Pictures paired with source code
● ● ●
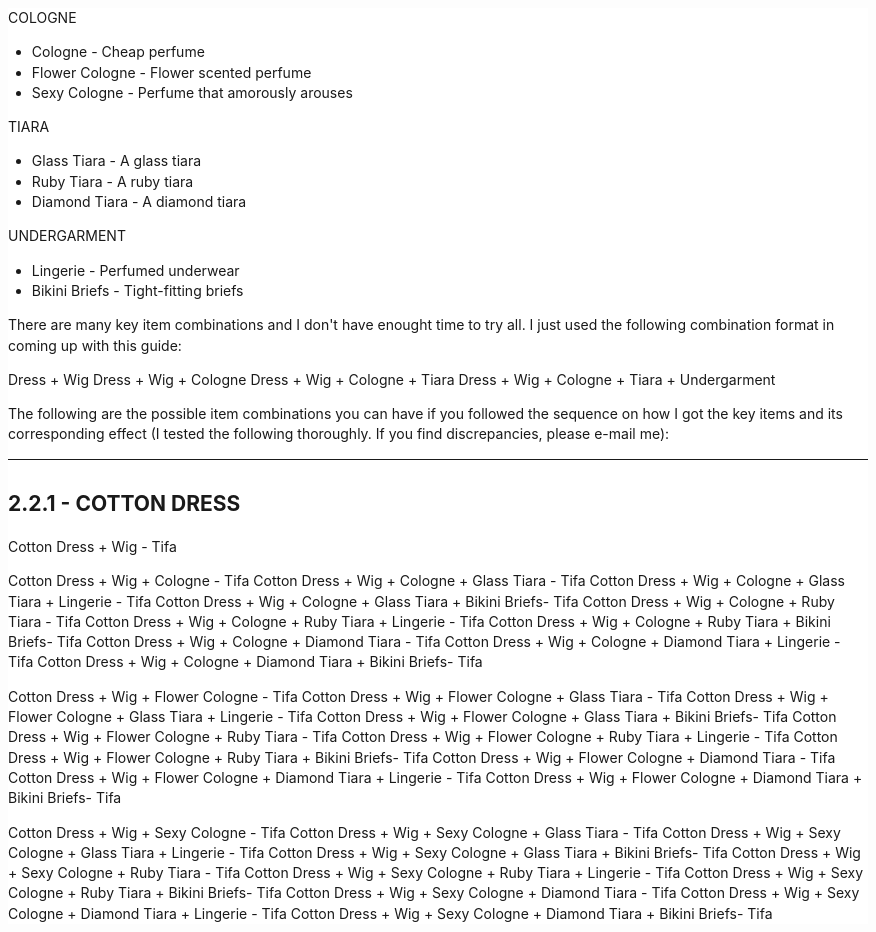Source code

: COLOGNE
 - Cologne        - Cheap perfume
 - Flower Cologne - Flower scented perfume
 - Sexy   Cologne - Perfume that amorously arouses

TIARA
 - Glass   Tiara  - A glass   tiara
 - Ruby    Tiara  - A ruby    tiara
 - Diamond Tiara  - A diamond tiara

UNDERGARMENT
 - Lingerie       - Perfumed underwear
 - Bikini Briefs  - Tight-fitting briefs

There are many key item combinations and I don't have enought time to try all. I
just used the following combination format in coming up with this guide:

Dress + Wig
Dress + Wig + Cologne
Dress + Wig + Cologne + Tiara
Dress + Wig + Cologne + Tiara + Undergarment

The following are the possible item combinations you can have if you followed
the sequence on how I got the key items and its corresponding effect (I tested
the following thoroughly. If you find discrepancies, please e-mail me):

-------
 2.2.1 - COTTON DRESS
-------

Cotton Dress + Wig                                                        - Tifa

Cotton Dress + Wig        + Cologne                                       - Tifa
Cotton Dress + Wig        + Cologne        + Glass   Tiara                - Tifa
Cotton Dress + Wig        + Cologne        + Glass   Tiara + Lingerie     - Tifa
Cotton Dress + Wig        + Cologne        + Glass   Tiara + Bikini Briefs- Tifa
Cotton Dress + Wig        + Cologne        + Ruby    Tiara                - Tifa
Cotton Dress + Wig        + Cologne        + Ruby    Tiara + Lingerie     - Tifa
Cotton Dress + Wig        + Cologne        + Ruby    Tiara + Bikini Briefs- Tifa
Cotton Dress + Wig        + Cologne        + Diamond Tiara                - Tifa
Cotton Dress + Wig        + Cologne        + Diamond Tiara + Lingerie     - Tifa
Cotton Dress + Wig        + Cologne        + Diamond Tiara + Bikini Briefs- Tifa

Cotton Dress + Wig        + Flower Cologne                                - Tifa
Cotton Dress + Wig        + Flower Cologne + Glass   Tiara                - Tifa
Cotton Dress + Wig        + Flower Cologne + Glass   Tiara + Lingerie     - Tifa
Cotton Dress + Wig        + Flower Cologne + Glass   Tiara + Bikini Briefs- Tifa
Cotton Dress + Wig        + Flower Cologne + Ruby    Tiara                - Tifa
Cotton Dress + Wig        + Flower Cologne + Ruby    Tiara + Lingerie     - Tifa
Cotton Dress + Wig        + Flower Cologne + Ruby    Tiara + Bikini Briefs- Tifa
Cotton Dress + Wig        + Flower Cologne + Diamond Tiara                - Tifa
Cotton Dress + Wig        + Flower Cologne + Diamond Tiara + Lingerie     - Tifa
Cotton Dress + Wig        + Flower Cologne + Diamond Tiara + Bikini Briefs- Tifa

Cotton Dress + Wig        + Sexy   Cologne                                - Tifa
Cotton Dress + Wig        + Sexy   Cologne + Glass   Tiara                - Tifa
Cotton Dress + Wig        + Sexy   Cologne + Glass   Tiara + Lingerie     - Tifa
Cotton Dress + Wig        + Sexy   Cologne + Glass   Tiara + Bikini Briefs- Tifa
Cotton Dress + Wig        + Sexy   Cologne + Ruby    Tiara                - Tifa
Cotton Dress + Wig        + Sexy   Cologne + Ruby    Tiara + Lingerie     - Tifa
Cotton Dress + Wig        + Sexy   Cologne + Ruby    Tiara + Bikini Briefs- Tifa
Cotton Dress + Wig        + Sexy   Cologne + Diamond Tiara                - Tifa
Cotton Dress + Wig        + Sexy   Cologne + Diamond Tiara + Lingerie     - Tifa
Cotton Dress + Wig        + Sexy   Cologne + Diamond Tiara + Bikini Briefs- Tifa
● ● ●
Assignment. Only the lines from the start of the records above through the line containing "- Perfumed underwear" should be returned, exactly and with both ends, please; the pictures stay out.

Finished exercise.
Source code

: COLOGNE
 - Cologne        - Cheap perfume
 - Flower Cologne - Flower scented perfume
 - Sexy   Cologne - Perfume that amorously arouses

TIARA
 - Glass   Tiara  - A glass   tiara
 - Ruby    Tiara  - A ruby    tiara
 - Diamond Tiara  - A diamond tiara

UNDERGARMENT
 - Lingerie       - Perfumed underwear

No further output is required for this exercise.